* YOUR GOAL *
Pull out each line below that contains the word "list", and copy those lines unchanged.

Collected data
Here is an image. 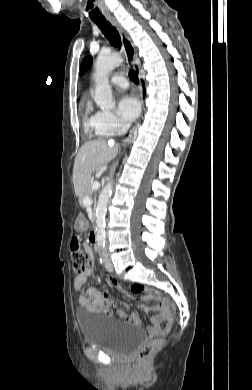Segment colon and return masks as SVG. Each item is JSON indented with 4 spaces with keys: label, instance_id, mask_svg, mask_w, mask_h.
I'll list each match as a JSON object with an SVG mask.
<instances>
[{
    "label": "colon",
    "instance_id": "1",
    "mask_svg": "<svg viewBox=\"0 0 252 390\" xmlns=\"http://www.w3.org/2000/svg\"><path fill=\"white\" fill-rule=\"evenodd\" d=\"M70 251H71V259H72V265H73V270L76 273H82L86 271L90 265L92 264V253L87 250L82 244L81 241L77 238H74L71 241L70 244ZM111 285L115 289H121V291L125 292L126 291L118 285L116 282H112ZM144 290V287L138 284H135L131 286V293L132 294H138ZM118 291V290H117ZM119 292V291H118ZM149 294L151 296L157 295V291L153 289H149ZM162 340L157 339L152 342H149L145 344L141 350L138 353V360L141 363H147L150 361L151 357L153 354L158 351L161 346H162Z\"/></svg>",
    "mask_w": 252,
    "mask_h": 390
}]
</instances>
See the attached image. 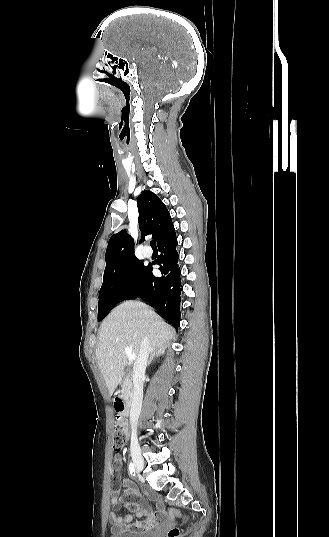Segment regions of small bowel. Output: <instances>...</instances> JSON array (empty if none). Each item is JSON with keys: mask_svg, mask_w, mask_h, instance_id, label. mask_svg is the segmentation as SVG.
Masks as SVG:
<instances>
[{"mask_svg": "<svg viewBox=\"0 0 329 537\" xmlns=\"http://www.w3.org/2000/svg\"><path fill=\"white\" fill-rule=\"evenodd\" d=\"M120 420V417H117ZM124 431L129 434V429L126 424L121 423ZM119 456L115 457V462L120 463ZM113 476H116L117 469H113ZM122 489V492H121ZM124 495L127 500L125 501V507L130 511L124 515H119L115 512H110L108 520L112 524L113 532H143L152 529L158 520H163L165 512L161 505L158 503V510L152 511L147 502L141 496L137 487L128 480L123 481L120 486L114 488L111 493L110 504L113 507H117L121 504V495ZM134 517L141 520L134 521Z\"/></svg>", "mask_w": 329, "mask_h": 537, "instance_id": "small-bowel-1", "label": "small bowel"}]
</instances>
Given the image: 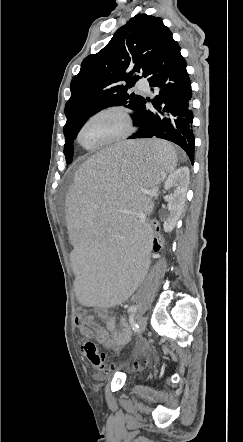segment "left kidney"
I'll return each mask as SVG.
<instances>
[{"label":"left kidney","instance_id":"obj_1","mask_svg":"<svg viewBox=\"0 0 243 442\" xmlns=\"http://www.w3.org/2000/svg\"><path fill=\"white\" fill-rule=\"evenodd\" d=\"M189 176V169L187 167H181L171 173L165 181L166 188L177 186L173 194L165 197V201L168 202L167 209L169 213L164 220L163 228L167 233L174 229L182 213L189 184Z\"/></svg>","mask_w":243,"mask_h":442}]
</instances>
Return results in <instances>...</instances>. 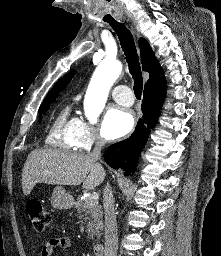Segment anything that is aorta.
<instances>
[{"label":"aorta","mask_w":221,"mask_h":256,"mask_svg":"<svg viewBox=\"0 0 221 256\" xmlns=\"http://www.w3.org/2000/svg\"><path fill=\"white\" fill-rule=\"evenodd\" d=\"M122 71V64L117 60H104L96 68L89 83L85 99V115L93 122L102 112L108 93Z\"/></svg>","instance_id":"obj_1"}]
</instances>
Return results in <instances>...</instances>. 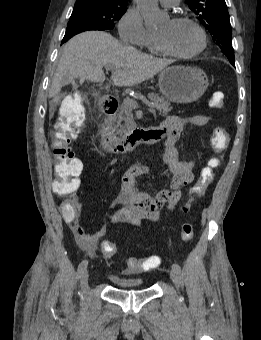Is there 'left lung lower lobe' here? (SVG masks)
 Masks as SVG:
<instances>
[{"mask_svg": "<svg viewBox=\"0 0 261 340\" xmlns=\"http://www.w3.org/2000/svg\"><path fill=\"white\" fill-rule=\"evenodd\" d=\"M230 63H231L233 66H235V63H234V61H230Z\"/></svg>", "mask_w": 261, "mask_h": 340, "instance_id": "obj_1", "label": "left lung lower lobe"}]
</instances>
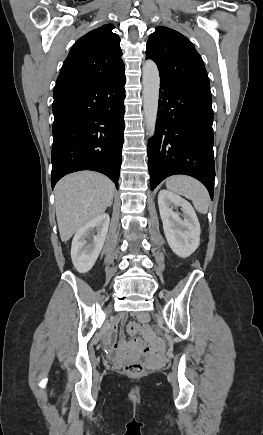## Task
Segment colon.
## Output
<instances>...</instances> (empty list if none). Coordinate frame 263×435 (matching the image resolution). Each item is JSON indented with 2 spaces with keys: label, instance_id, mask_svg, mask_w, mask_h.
Returning a JSON list of instances; mask_svg holds the SVG:
<instances>
[{
  "label": "colon",
  "instance_id": "1",
  "mask_svg": "<svg viewBox=\"0 0 263 435\" xmlns=\"http://www.w3.org/2000/svg\"><path fill=\"white\" fill-rule=\"evenodd\" d=\"M151 327L153 328L154 332H159L160 334H162V331L160 330V327H158L157 324H153ZM159 341H162L163 343L162 338ZM162 355H164L163 352ZM123 370L129 376L137 377L143 374V372L145 371V366L140 361H128L124 364Z\"/></svg>",
  "mask_w": 263,
  "mask_h": 435
}]
</instances>
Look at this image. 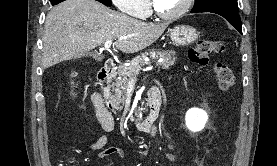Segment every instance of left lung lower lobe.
Instances as JSON below:
<instances>
[{
	"label": "left lung lower lobe",
	"instance_id": "0a47b994",
	"mask_svg": "<svg viewBox=\"0 0 277 166\" xmlns=\"http://www.w3.org/2000/svg\"><path fill=\"white\" fill-rule=\"evenodd\" d=\"M205 12L216 13L223 16L232 26H234L242 34V25L238 12H231L226 10H211Z\"/></svg>",
	"mask_w": 277,
	"mask_h": 166
}]
</instances>
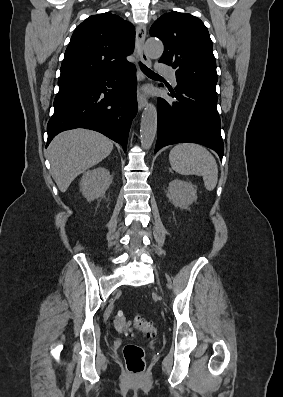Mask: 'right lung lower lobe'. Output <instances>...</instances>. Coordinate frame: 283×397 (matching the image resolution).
Returning a JSON list of instances; mask_svg holds the SVG:
<instances>
[{
    "instance_id": "1",
    "label": "right lung lower lobe",
    "mask_w": 283,
    "mask_h": 397,
    "mask_svg": "<svg viewBox=\"0 0 283 397\" xmlns=\"http://www.w3.org/2000/svg\"><path fill=\"white\" fill-rule=\"evenodd\" d=\"M136 68L133 64L92 78L59 85L54 114L48 122L47 145L60 132L86 128L123 146L137 113ZM108 88H112L109 90Z\"/></svg>"
}]
</instances>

* COMPLETE ANSWER *
I'll list each match as a JSON object with an SVG mask.
<instances>...</instances> (empty list if none). Coordinate frame 263×435 (matching the image resolution). Each item is JSON indented with 2 spaces with keys: label, instance_id, mask_svg, mask_w, mask_h.
Returning a JSON list of instances; mask_svg holds the SVG:
Returning a JSON list of instances; mask_svg holds the SVG:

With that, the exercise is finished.